*** Document extract Section Begins ***

Software transactional memory in Haskell

kuniga.me > NP-Incompleteness > Software transactional memory in Haskell

Software transactional memory in Haskell

27 Nov 2015

bookcover

In this post we’ll discuss transactional memory in Haskell. This post is a set of notes from Chapter 28 of Real World Haskell and Chapter 20 of Parallel and Concurrent Programming in Haskell.

We’ll first introduce the concept of software transactional memories, then explain what problem it tries to solve and then go through some toy examples in Haskell to learn about the API provided by the Control.Concurrent.STM library.

Introduction

What is Software Transactional Memory? According to [1]:

Software Transactional Memory (STM) is a concurrency control mechanism analogous to database transactions for controlling access to shared memory in concurrent computing. STM is strategy implemented in software, rather than as a hardware component.

It’s one of many alternatives to deal with shared memory among several concurrent threads in concurrent environments. We’ve discussed parallel and concurrent programming in a previous post. In that case, our choice for thread synchronization was using locks implemented with mutable variables.

The Problem

One problem with using locks to grant exclusive access to memory is that we need to careful with pitfalls like deadlocks. For example, consider the following function that implements transferring values between two variables by using locks:

import Control.Concurrent

transfer :: MVar Int -> MVar Int -> Int -> IO ()

*** Document extract Section Ends ***
*** Extracted entries Section Begins ***

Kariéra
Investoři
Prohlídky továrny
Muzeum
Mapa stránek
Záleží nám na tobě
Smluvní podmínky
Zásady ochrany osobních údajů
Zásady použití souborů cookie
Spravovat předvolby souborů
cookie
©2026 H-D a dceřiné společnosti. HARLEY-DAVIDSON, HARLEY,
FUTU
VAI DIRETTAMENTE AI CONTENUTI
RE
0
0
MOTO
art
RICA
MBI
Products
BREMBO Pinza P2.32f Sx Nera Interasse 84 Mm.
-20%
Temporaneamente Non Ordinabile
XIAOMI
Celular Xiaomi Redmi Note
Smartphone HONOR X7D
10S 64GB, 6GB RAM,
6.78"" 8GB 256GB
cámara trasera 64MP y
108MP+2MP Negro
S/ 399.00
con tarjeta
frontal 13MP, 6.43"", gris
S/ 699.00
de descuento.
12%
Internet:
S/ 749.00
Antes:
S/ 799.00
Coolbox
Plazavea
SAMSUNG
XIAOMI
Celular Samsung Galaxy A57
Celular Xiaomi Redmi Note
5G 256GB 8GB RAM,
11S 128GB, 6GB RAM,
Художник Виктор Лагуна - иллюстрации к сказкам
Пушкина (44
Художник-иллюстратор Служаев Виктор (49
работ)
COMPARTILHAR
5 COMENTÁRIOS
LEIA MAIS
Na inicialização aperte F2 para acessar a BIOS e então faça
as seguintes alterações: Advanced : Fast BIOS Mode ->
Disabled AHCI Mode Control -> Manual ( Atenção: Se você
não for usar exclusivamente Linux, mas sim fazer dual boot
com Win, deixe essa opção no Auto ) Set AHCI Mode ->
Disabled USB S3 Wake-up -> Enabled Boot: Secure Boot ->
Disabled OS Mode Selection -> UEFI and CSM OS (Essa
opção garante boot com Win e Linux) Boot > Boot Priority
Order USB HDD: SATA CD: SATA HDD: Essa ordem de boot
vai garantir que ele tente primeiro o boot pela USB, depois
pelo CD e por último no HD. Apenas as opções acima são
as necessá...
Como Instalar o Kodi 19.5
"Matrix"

*** Extracted entries Section Ends ***

## Task set
• 1. Print the passage of the Haskell transactional memory post between "We’ll first introduce" and "the Control.Concurrent.STM library.", inclusive.
• 2. In the Haskell transactional memory post, which two book chapters are the notes drawn from?
None of the entries have any bearing on what you are asked to do.

## Answers for this exercise
• 1.
We’ll first introduce the concept of software transactional memories, then explain what problem it tries to solve and then go through some toy examples in Haskell to learn about the API provided by the Control.Concurrent.STM library.

• 2. Chapter 28 of Real World Haskell and Chapter 20 of Parallel and Concurrent Programming in Haskell.